Watershed Management Is Decreasing the Need for Humanitarian Assistance in the Sahel
This post was written by Julius Bright Ross (American Association for the Advancement of Science (AAAS) Science and Technology Policy Fellowship (STPF) fellow), Nicole Van Abel, Arif Rashid, Joseph Grange, Michael Manske, Elhadji Mahaman and Alexis Jones with USAID’s Bureau for Humanitarian Assistance (BHA).
Some miles outside the small village of Dan Gueza, under the bright sun and cloudless blue skies of southern Niger, a goat meanders away from a thicket of scrubby brown grass. Bleating softly, it moves on to another patch, quickly passing out of view among the dense thorns of Acacia trees. The vegetation might seem scant, but over the past nine years, vast swathes of Niger’s semiarid lands have undergone a dramatic transformation.
A decade ago, repeated droughts and soil overexploitation had left villages such as Dan Gueza and others like it with little to no crops or grassland for people or for grazing livestock to eat. Since 2014, BHA has funded the World Food Programme’s (WFP) Integrated Resilience Programme activities in Niger, conducting integrated watershed restoration with the dual goal of restoring silvopastoral ecosystems — those that rely on both trees and grass for forage — and improving the resilience of agricultural production.
Vulnerable households received food aid and cash in exchange for work to build half-moon bunds and zaï pits to capture water and topsoil runoff, to remove Sida cordifolia (an invasive, unpalatable species that crowds out native vegetation), and to encourage productive tree growth on agricultural lands. Because of these efforts, soil quality has improved and increasing vegetation now covers over 100,000 hectares of land, with 155,023 hectares targeted for completion by the end of 2023.

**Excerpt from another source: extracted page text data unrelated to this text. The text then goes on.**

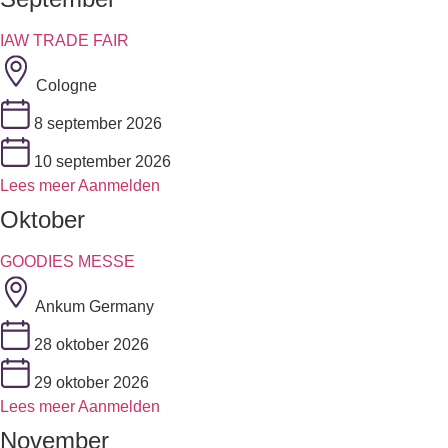
IAW TRADE FAIR
Cologne
8 september 2026
10 september 2026
Lees meer
Aanmelden
Oktober
GOODIES MESSE
Ankum Germany
28 oktober 2026
29 oktober 2026
Lees meer
Aanmelden
November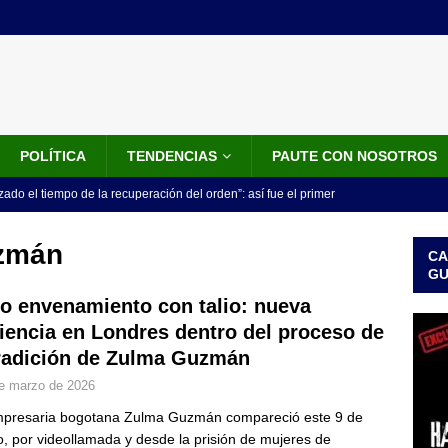
POLÍTICA
TENDENCIAS
PAUTE CON NOSOTROS
do el tiempo de la recuperación del orden”: así fue el primer
lla como presidente de Colombia
JUDICIALES
uzmán
CA
 la Espriella ya es presidente de Colombia: recibió la banda
G
LO ÚLTIMO
o envenamiento con talio: nueva
iencia en Londres dentro del proceso de
 posesión de Abelardo De La Espriella: recibirá la banda presidencial
radición de Zulma Guzmán
iscurso en el Cantón Pichincha
LO ÚLTIMO
e marzo de 2026
rico no asistirá a la posesión de Abelardo de la Espriella y llama a
presaria bogotana Zulma Guzmán compareció este 9 de
l Congreso
LO ÚLTIMO
, por videollamada y desde la prisión de mujeres de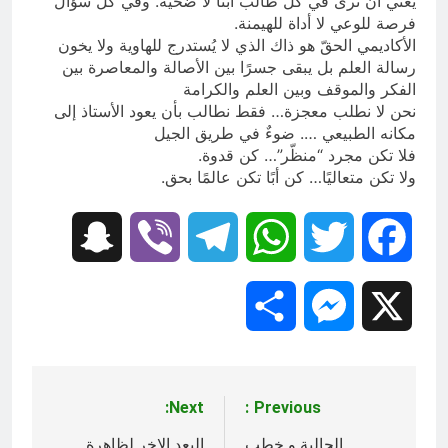
يعني أن ترى في كل طالب ابنًا لا ضحية. وفي كل سؤال
فرصة للوعي لا أداة للهيمنة.
الأكاديمي الحقّ هو ذاك الذي لا يُستدرج للهاوية ولا يخون
رسالة العلم بل يبقى جسرًا بين الأصالة والمعاصرة بين
الفكر والموقف وبين العلم والكرامة
نحن لا نطلب معجزة… فقط نطالب بأن يعود الأستاذ إلى
مكانه الطبيعي …. ضوءٌ في طريق الجيل
فلا تكن مجرد “منظّر”… كن قدوة.
ولا تكن متعاليًا… كن أبًا تكن عالمًا بحق.
Snapchat
Viber
Telegram
WhatsApp
Twitter
Facebook
Share
Messenger
X
Next:
Previous:
تصفّح
الجالية و خطب
البعد الاخر لظاهرة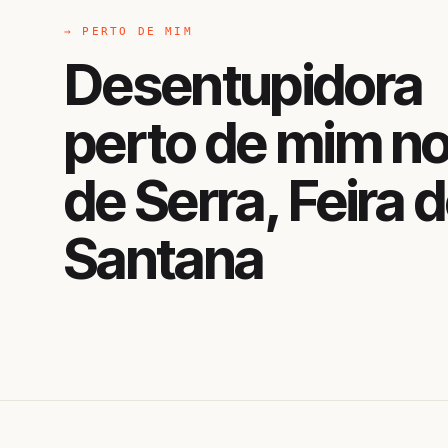
→ PERTO DE MIM
Desentupidora
perto de mim no
de Serra, Feira 
Santana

According to a local pastoralist, “before, if you left your goat, she’d be walking for 30 minutes and you’d still see her. Now if you leave your camel, you can’t see it in the bush.”
A collaboration between BHA and NASA assessed these vegetation changes by measuring the increase in overall greenness over the course of the program (published January 2023 in Nature Scientific Reports). NASA’s Landsat 7 satellite provided data on greenness across 18 sites with soil and water conservation structures through the normalized difference vegetation index (NDVI), which provides a measure of the quantity of actively photosynthesizing plant material covering a given patch of ground. On average across these sites, annual peak NDVI increased from 2010 to 2020 by nearly 50 percent. The study also controlled climatic drivers of increased vegetation by comparing nearby sites to find over 25 percent relative NDVI differences between experimental and control sites. In other words, while increased rainfall helped, BHA-supported interventions were key to the increase in vegetation.
In early 2023, a BHA team visited four of the 18 areas studied in the NASA analysis and found meaningful on-the-ground improvements. Participants reported significant restoration of degraded land, improvements in water harvesting, more porous and nutrient-rich soil, slowing of desertification and the return of many flora and fauna species not seen in years. Herders no longer have to travel as far to find food for their animals, and there is more of it to go around.
There was more food for people to consume as well; all 13 communities visited reported increased millet and sorghum yields, with annual production ranging from 1.5 to 5.5 times what people had produced previously. One farmer described this change more tangibly: before adopting soil and water conservation measures, he would spend three months farming and the food he produced wouldn’t last three months. Now, he has food year-round.
While most households report that their crop production does not last the whole year, their stock runs longer. Before, “we had to rely on tree leaves (hanza and jiga) to survive the lean season; now we have food. Goats and sheep eat the tree leaves now."
Silvopastoralists still face challenges. While BHA support has improved food, firewood and environmental services, few of these benefits translate into liquid assets. Hay and seed sales provide some income, but the geographic areas for communities to maintain are necessarily large, and as a result, only some had operational plans to maintain half-moons. Some structures have begun to fill with soil and reduce their water retention capacity, and BHA saw no expansion of the approach planned for other communal pastoral sites. Alternative models for generating income from these silvopastoral interventions may be required for their maintenance and expansion.
The integrated watershed work on agricultural lands is proving incredibly popular. Households widely reported they had replicated soil and water conservation structures on their own land — including many nonparticipants. And there is no question why — everywhere you look, livelihood options are improving. As productivity goes up, some households are even experimenting with new crops, such as sesame and groundnuts, diversifying their nutrition and income.
In 2021-2022, Niger suffered a severe drought. Cereal production dropped by 39 percent and in some regions, 61 percent of adults went hungry to give more to their children. Even so, the WFP estimated that 80 percent of villages in affected areas covered by the Integrated Resilience Programme — roughly half a million people — did not need humanitarian assistance during this difficult time. These data are key; as semiarid regions across the world face historic droughts, this work shows the strength of watershed management for mitigating this devastating natural hazard.
Ultimately, there is progress yet to be made, but as one man interviewed for BHA’s 2023 assessment put it: “before we participated in the program, a year like last year would have been harder.”